I totally agree. But looking at the mydigital M2 i linked above, it wears a NVME mark, along with a sata connector (or maybe i'm mistaken), which is highly confusing...


----------



## Leo (Feb 18, 2018)

Here is my experience. I have 2x M.2 (Intel) with raid 0, VSL Synchron Strings (standard lib.) with 4 mic per instrument and all 5 instruments and even also Ensemble with same 4 mic take together only 9,6GB RAM. Just fast streaming...


----------



## tack (Feb 18, 2018)

At least with Kontakt's compressed samples, NVMe is completely wasted. Decent SATA SSDs are too for that matter: I bottleneck my CPU decompressing the samples as they're being loaded in long before I bottleneck my storage. Uncompressed samples are likely a different story but this doesn't apply to most of my libraries. (Edit: well the story is a bit more nuanced and "completely wasted" is overreaching a bit.)

I agree with ED that you'll get more benefit using an NVMe device as your OS drive.


----------



## jules (Feb 18, 2018)

Thanks, tack. Can i ask you what cpu you're using ? Coming myself from a intel q6600 and upgrading to a i7 8700k, i hope to experiment a huge improvement and and not seeing it struggling at decompressing files !


----------



## tack (Feb 18, 2018)

jules said:


> Can i ask you what cpu you're using ?


8700K at 4.8GHz here. Before that came from a 6700K at 4.5GHz.

Decompression performance not significantly improved with the new CPU because the decompression work in Kontakt is single threaded (for no good reason). In any case, CPU remains the bottleneck while loading samples into memory.


----------



## jules (Feb 18, 2018)

Even with "multi cpu" (or watever it's called) enabled in kontakt ? Sob...  But kontakt 6 is just around the corner, so there's a glimmer of hope !


----------



## tack (Feb 18, 2018)

jules said:


> Even with "multi cpu" (or watever it's called) enabled in kontakt ?


Yep, that must affect just the playback engine. Sample loading remains single threaded.

It'd be nice if that was improved in Kontakt 6. This sort of thing is very trivially parallelizable.


----------



## jules (Feb 18, 2018)

* **PROVIDED ENTRIES**:

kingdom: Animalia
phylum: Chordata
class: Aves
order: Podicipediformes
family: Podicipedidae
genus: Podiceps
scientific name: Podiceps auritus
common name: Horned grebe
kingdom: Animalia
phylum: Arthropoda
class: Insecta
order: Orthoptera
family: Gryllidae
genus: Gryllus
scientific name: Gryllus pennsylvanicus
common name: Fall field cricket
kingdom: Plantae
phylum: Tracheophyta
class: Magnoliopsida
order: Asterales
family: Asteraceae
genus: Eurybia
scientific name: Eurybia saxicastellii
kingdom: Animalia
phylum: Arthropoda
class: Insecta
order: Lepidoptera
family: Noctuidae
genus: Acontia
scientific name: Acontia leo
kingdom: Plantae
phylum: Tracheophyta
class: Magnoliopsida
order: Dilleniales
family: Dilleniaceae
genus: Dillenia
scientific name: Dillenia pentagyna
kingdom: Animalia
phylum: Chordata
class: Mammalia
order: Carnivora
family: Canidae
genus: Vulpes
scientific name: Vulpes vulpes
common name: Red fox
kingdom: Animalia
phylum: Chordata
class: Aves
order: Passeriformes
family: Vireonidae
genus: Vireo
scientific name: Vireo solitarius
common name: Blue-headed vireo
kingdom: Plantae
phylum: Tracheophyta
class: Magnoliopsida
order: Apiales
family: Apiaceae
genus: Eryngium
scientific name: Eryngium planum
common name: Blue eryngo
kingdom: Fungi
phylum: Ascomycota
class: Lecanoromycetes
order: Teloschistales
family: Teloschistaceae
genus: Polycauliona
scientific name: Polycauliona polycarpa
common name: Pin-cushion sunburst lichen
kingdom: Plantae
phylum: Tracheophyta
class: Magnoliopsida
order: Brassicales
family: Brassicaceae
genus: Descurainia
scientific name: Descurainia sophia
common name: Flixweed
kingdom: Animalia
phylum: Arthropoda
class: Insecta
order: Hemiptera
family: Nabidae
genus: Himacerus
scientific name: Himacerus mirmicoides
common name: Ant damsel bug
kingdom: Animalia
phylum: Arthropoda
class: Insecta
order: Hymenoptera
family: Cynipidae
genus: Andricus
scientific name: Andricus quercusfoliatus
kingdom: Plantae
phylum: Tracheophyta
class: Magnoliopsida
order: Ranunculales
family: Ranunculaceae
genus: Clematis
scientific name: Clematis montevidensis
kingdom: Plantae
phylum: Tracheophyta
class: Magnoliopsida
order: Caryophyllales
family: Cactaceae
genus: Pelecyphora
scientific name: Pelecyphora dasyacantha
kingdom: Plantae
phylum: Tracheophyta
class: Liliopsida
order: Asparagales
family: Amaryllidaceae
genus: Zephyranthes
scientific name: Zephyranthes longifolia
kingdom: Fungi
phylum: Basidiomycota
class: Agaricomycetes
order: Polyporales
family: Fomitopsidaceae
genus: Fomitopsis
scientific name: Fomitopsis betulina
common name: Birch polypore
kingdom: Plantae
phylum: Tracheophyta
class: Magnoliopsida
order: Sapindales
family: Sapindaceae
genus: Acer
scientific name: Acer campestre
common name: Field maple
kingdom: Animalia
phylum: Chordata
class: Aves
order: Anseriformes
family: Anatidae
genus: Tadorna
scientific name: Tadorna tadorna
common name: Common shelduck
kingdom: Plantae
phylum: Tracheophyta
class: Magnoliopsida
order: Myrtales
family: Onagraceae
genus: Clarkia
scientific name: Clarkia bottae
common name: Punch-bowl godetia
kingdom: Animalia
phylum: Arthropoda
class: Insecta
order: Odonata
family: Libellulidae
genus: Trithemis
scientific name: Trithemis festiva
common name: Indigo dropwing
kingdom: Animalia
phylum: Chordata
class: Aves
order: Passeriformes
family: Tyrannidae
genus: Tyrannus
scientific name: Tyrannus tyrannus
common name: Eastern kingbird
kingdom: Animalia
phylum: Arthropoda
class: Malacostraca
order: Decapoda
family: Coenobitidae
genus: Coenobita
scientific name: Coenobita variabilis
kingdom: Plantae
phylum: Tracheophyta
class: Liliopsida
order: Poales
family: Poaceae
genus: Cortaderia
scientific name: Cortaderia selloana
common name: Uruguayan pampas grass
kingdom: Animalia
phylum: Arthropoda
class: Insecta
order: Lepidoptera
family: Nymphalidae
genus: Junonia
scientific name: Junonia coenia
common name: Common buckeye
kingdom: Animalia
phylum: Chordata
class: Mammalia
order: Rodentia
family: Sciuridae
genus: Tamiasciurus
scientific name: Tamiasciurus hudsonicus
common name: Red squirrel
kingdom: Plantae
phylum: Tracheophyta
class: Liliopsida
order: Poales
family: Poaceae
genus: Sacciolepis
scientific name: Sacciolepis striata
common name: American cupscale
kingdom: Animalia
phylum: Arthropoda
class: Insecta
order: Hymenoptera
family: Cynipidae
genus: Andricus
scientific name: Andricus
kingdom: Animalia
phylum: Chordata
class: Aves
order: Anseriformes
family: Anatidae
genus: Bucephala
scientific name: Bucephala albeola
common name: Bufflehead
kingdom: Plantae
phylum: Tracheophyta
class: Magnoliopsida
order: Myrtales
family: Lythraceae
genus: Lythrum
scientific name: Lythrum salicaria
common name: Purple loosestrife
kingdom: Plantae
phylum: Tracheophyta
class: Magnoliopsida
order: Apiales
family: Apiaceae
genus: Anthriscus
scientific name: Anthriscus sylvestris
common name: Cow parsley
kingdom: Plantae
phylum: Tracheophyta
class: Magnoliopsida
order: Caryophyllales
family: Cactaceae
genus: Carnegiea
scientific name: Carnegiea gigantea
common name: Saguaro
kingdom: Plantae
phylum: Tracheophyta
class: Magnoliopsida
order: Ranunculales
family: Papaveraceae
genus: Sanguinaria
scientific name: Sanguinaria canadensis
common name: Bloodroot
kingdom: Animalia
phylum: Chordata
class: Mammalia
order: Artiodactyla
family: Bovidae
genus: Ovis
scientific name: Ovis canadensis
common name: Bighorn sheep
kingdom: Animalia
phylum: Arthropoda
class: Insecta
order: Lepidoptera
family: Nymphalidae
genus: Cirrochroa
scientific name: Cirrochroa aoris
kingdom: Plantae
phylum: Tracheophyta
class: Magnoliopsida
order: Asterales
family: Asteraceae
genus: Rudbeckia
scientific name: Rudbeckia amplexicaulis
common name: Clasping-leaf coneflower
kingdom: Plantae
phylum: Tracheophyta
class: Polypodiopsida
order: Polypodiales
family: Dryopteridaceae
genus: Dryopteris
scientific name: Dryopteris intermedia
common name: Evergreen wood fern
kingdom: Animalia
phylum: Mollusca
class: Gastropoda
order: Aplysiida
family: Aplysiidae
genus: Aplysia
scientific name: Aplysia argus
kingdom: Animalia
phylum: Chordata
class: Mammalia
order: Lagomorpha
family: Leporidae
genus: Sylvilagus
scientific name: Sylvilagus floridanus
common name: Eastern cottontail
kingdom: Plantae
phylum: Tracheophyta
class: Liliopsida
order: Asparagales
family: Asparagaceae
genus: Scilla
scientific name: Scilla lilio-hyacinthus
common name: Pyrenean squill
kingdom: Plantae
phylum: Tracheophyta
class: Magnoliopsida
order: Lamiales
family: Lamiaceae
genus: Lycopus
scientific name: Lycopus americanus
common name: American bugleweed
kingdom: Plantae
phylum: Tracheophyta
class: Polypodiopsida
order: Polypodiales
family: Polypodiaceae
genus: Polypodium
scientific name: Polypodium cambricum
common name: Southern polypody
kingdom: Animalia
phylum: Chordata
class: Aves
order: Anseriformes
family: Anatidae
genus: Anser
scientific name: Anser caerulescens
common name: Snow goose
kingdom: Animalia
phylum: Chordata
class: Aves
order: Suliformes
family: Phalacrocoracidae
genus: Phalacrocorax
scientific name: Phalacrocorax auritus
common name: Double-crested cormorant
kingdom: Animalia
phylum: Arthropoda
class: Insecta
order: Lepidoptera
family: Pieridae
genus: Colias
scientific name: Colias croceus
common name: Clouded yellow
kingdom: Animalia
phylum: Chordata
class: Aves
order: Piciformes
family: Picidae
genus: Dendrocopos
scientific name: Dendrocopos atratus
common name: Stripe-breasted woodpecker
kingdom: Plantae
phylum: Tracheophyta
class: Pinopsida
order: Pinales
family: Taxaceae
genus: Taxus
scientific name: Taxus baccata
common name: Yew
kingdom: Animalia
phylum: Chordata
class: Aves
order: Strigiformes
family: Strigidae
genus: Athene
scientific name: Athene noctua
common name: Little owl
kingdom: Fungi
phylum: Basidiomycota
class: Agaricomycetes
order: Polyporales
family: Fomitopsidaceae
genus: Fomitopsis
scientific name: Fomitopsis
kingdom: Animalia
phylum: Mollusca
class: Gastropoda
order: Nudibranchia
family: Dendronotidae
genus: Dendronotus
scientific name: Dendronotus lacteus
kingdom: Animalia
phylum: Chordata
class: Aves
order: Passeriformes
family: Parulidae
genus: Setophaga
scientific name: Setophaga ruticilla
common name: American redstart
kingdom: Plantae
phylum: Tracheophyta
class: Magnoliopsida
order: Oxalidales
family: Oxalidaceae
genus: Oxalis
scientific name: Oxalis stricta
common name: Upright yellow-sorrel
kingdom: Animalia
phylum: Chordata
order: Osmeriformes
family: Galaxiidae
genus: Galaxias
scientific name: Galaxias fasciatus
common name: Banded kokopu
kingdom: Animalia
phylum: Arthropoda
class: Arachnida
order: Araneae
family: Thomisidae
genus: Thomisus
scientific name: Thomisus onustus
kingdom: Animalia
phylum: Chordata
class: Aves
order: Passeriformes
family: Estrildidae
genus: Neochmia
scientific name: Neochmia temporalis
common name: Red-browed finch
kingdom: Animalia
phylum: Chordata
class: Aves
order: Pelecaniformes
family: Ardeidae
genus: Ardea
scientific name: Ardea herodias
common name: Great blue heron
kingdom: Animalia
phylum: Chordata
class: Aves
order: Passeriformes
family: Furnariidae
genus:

* **STATED PROBLEM 1**: Do the following statements agree with the Kontakt forum thread? Answer yes or no for each and quote the words that decide it. (a) tack's current CPU is an 8700K running at 4.8GHz. (b) According to tack, enabling "multi cpu" in Kontakt makes sample loading multithreaded. (c) Leo runs two M.2 drives in raid 1.
* **STATED PROBLEM 2**: Rewrite everything from the start of the entries down to the line containing "scientific name: Vireo solitarius", swapping "phylum" for "division" and keeping all else the same. Return only those lines.

* **WRITTEN REPLY 1**:
(a) Yes: "8700K at 4.8GHz here."
(b) No: "Sample loading remains single threaded."
(c) No: "I have 2x M.2 (Intel) with raid 0"

* **WRITTEN REPLY 2**:
kingdom: Animalia
division: Chordata
class: Aves
order: Podicipediformes
family: Podicipedidae
genus: Podiceps
scientific name: Podiceps auritus
common name: Horned grebe
kingdom: Animalia
division: Arthropoda
class: Insecta
order: Orthoptera
family: Gryllidae
genus: Gryllus
scientific name: Gryllus pennsylvanicus
common name: Fall field cricket
kingdom: Plantae
division: Tracheophyta
class: Magnoliopsida
order: Asterales
family: Asteraceae
genus: Eurybia
scientific name: Eurybia saxicastellii
kingdom: Animalia
division: Arthropoda
class: Insecta
order: Lepidoptera
family: Noctuidae
genus: Acontia
scientific name: Acontia leo
kingdom: Plantae
division: Tracheophyta
class: Magnoliopsida
order: Dilleniales
family: Dilleniaceae
genus: Dillenia
scientific name: Dillenia pentagyna
kingdom: Animalia
division: Chordata
class: Mammalia
order: Carnivora
family: Canidae
genus: Vulpes
scientific name: Vulpes vulpes
common name: Red fox
kingdom: Animalia
division: Chordata
class: Aves
order: Passeriformes
family: Vireonidae
genus: Vireo
scientific name: Vireo solitarius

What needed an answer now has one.